After 25 years as a fashion designer, Hedi Slimane has built up a rich discography of menswear: a back catalogue that continues to influence progressive masculine dressing today. Ever since Pierre Bergé named him as creative director of menswear at Rive Gauche Homme at Yves Saint Laurent (as it was then known) back in 1997, Slimane has used fashion as a device to create a specifically distinct form of masculine portraiture. What makes it so distinct is a combination of his chosen conceptual lens, music, plus the filter of androgyny that inflected his street photography many years before his fashion career began. His fashion dialect crystalized when, during his time at Dior Homme in the early 2000s, he had moved from Paris to Berlin and begun observing the subcultures that so compel him there. He later moved to London during Camden’s second wave of peak indie rumpus, which further inflected that Dior period.
By the time Slimane returned to Saint Laurent (as it would then be known) between 2012 and 2016 he had followed his reportorial urge to Los Angeles. Shortly before exiting the house for a second time in 2016 he said to L’Uomo Vogue of his work: “You keep doing what you always did with authenticity, determination, and dedication regardless of forgery and imitation. Those things always end up getting sorted out, one way or another. You own it, it’s your trademark, there is, besides a record for it.”
Last night in Paris Slimane extended that record with his latest collection for Celine, the house he joined in 2018. The show was held at the Palais de Tokyo, more recently a venue inextricably associated with Rick Owens, but also one previously explored in fashion by Slimane. In January 2002 he presented the Dior Homme (as it was then known) fall 2002 ‘Reflexion’ show here.
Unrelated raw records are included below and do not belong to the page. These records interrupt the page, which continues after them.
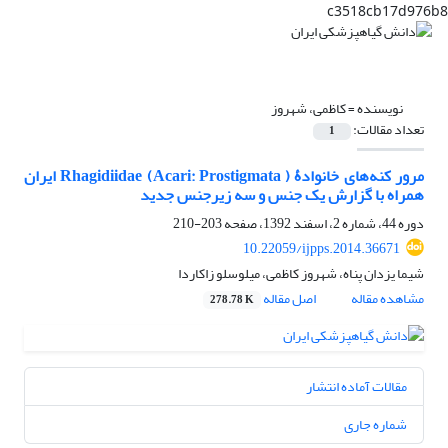
c3518cb17d976b8
نویسنده =
کاظمی، شهروز
تعداد مقالات:
1
مرور کنه‌های خانوادۀ ( Rhagidiidae (Acari: Prostigmata ایران
همراه با گزارش یک جنس و سه زیرجنس جدید
دوره 44، شماره 2، اسفند 1392، صفحه
203-210
10.22059/ijpps.2014.36671
شیما یزدان پناه، شهروز کاظمی، میلوسلو زاکاردا
مشاهده مقاله
اصل مقاله
278.78 K
مقالات آماده انتشار
شماره جاری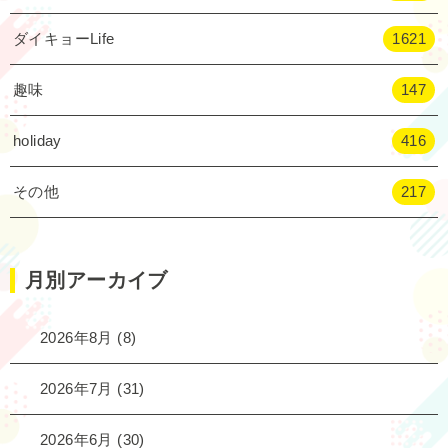
ダイキョーLife
1621
趣味
147
holiday
416
その他
217
月別アーカイブ
2026年8月
(8)
2026年7月
(31)
2026年6月
(30)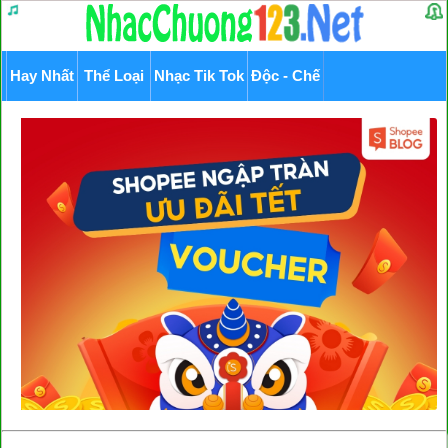
Hay Nhất
Thể Loại
Nhạc Tik Tok
Độc - Chế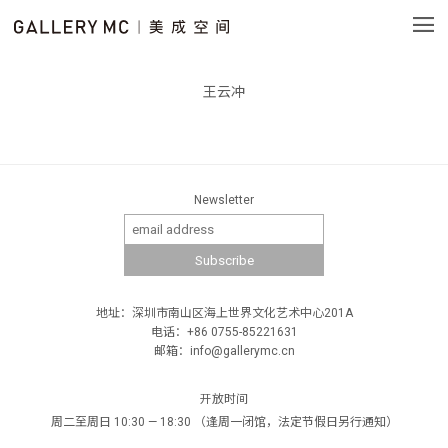
王云冲
Newsletter
地址：深圳市南山区海上世界文化艺术中心201A
电话：+86 0755-85221631
邮箱：info@gallerymc.cn
开放时间
周二至周日 10:30 — 18:30 （逢周一闭馆，法定节假日另行通知）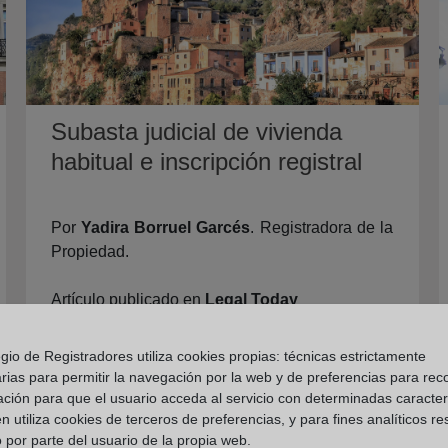
Subasta judicial de vivienda
habitual e inscripción registral
Por
Yadira Borruel Garcés
. Registradora de la
Propiedad.
Artículo publicado en
Legal Today
gio de Registradores utiliza cookies propias: técnicas estrictamente
rias para permitir la navegación por la web y de preferencias para rec
Seguir Leyendo
ación para que el usuario acceda al servicio con determinadas caracterí
 utiliza cookies de terceros de preferencias, y para fines analíticos r
 por parte del usuario de la propia web.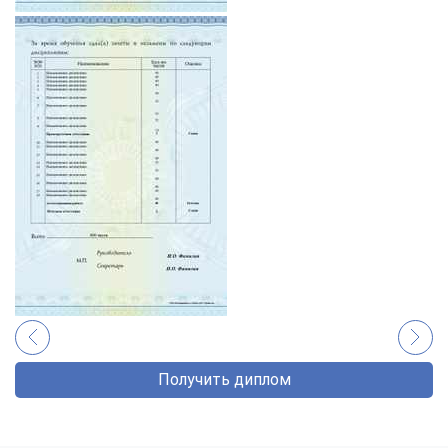
Получить диплом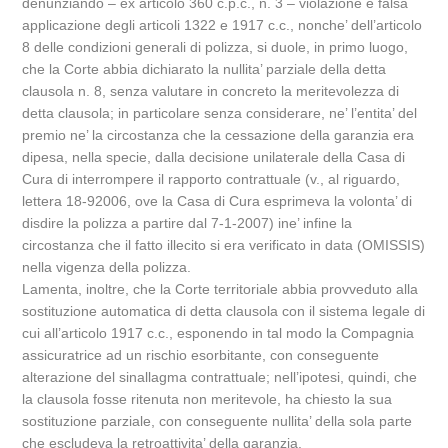
denunziando – ex articolo 360 c.p.c., n. 3 – violazione e falsa
applicazione degli articoli 1322 e 1917 c.c., nonche’ dell’articolo
8 delle condizioni generali di polizza, si duole, in primo luogo,
che la Corte abbia dichiarato la nullita’ parziale della detta
clausola n. 8, senza valutare in concreto la meritevolezza di
detta clausola; in particolare senza considerare, ne’ l’entita’ del
premio ne’ la circostanza che la cessazione della garanzia era
dipesa, nella specie, dalla decisione unilaterale della Casa di
Cura di interrompere il rapporto contrattuale (v., al riguardo,
lettera 18-92006, ove la Casa di Cura esprimeva la volonta’ di
disdire la polizza a partire dal 7-1-2007) ine’ infine la
circostanza che il fatto illecito si era verificato in data (OMISSIS)
nella vigenza della polizza.
Lamenta, inoltre, che la Corte territoriale abbia provveduto alla
sostituzione automatica di detta clausola con il sistema legale di
cui all’articolo 1917 c.c., esponendo in tal modo la Compagnia
assicuratrice ad un rischio esorbitante, con conseguente
alterazione del sinallagma contrattuale; nell’ipotesi, quindi, che
la clausola fosse ritenuta non meritevole, ha chiesto la sua
sostituzione parziale, con conseguente nullita’ della sola parte
che escludeva la retroattivita’ della garanzia.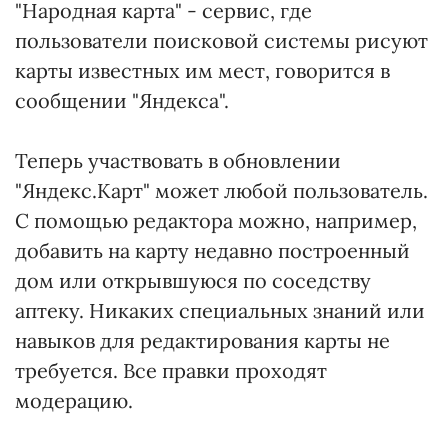
"Народная карта" - сервис, где
пользователи поисковой системы рисуют
карты известных им мест, говорится в
сообщении "Яндекса".
Теперь участвовать в обновлении
"Яндекс.Карт" может любой пользователь.
С помощью редактора можно, например,
добавить на карту недавно построенный
дом или открывшуюся по соседству
аптеку. Никаких специальных знаний или
навыков для редактирования карты не
требуется. Все правки проходят
модерацию.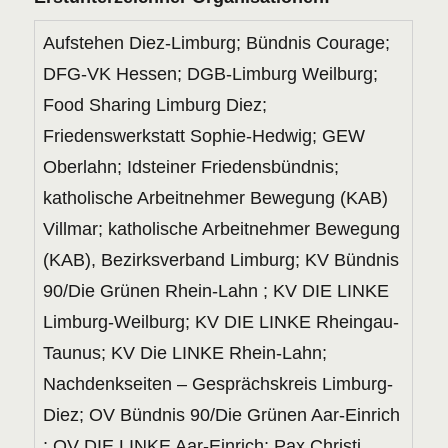
Aufstehen Diez-Limburg; Bündnis Courage;
DFG-VK Hessen; DGB-Limburg Weilburg;
Food Sharing Limburg Diez;
Friedenswerkstatt Sophie-Hedwig; GEW
Oberlahn; Idsteiner Friedensbündnis;
katholische Arbeitnehmer Bewegung (KAB)
Villmar; katholische Arbeitnehmer Bewegung
(KAB), Bezirksverband Limburg; KV Bündnis
90/Die Grünen Rhein-Lahn ; KV DIE LINKE
Limburg-Weilburg; KV DIE LINKE Rheingau-
Taunus; KV Die LINKE Rhein-Lahn;
Nachdenkseiten – Gesprächskreis Limburg-
Diez; OV Bündnis 90/Die Grünen Aar-Einrich
; OV DIE LINKE Aar-Einrich; Pax Christi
Back then Slimane’s specially commissioned soundtrack was by the French electronica outfit Ready Made FC, while this season it was New York’s new-new wave band Gustaf.
Back in 2002, Bernard Arnault, Bergé, and Karl Lagerfeld were on Slimane’s front row. Last night, sadly, only Arnault—who according to those sitting near him took photos of almost every look—was present to see Slimane’s return to the venue. Also in attendance were Lisa from Blackpink and V from BTS, whose fans followed them in droves. The collection they saw encapsulated Slimane’s ongoing exploration of the new wave, with the sub-genres he nodded to spanning all three city-defined stages of lifetime world tour. In 2002 Slimane observed: “I’m always thinking that something will come along to destroy whatever credo I have.” Two decades later, he continues to keep the faith.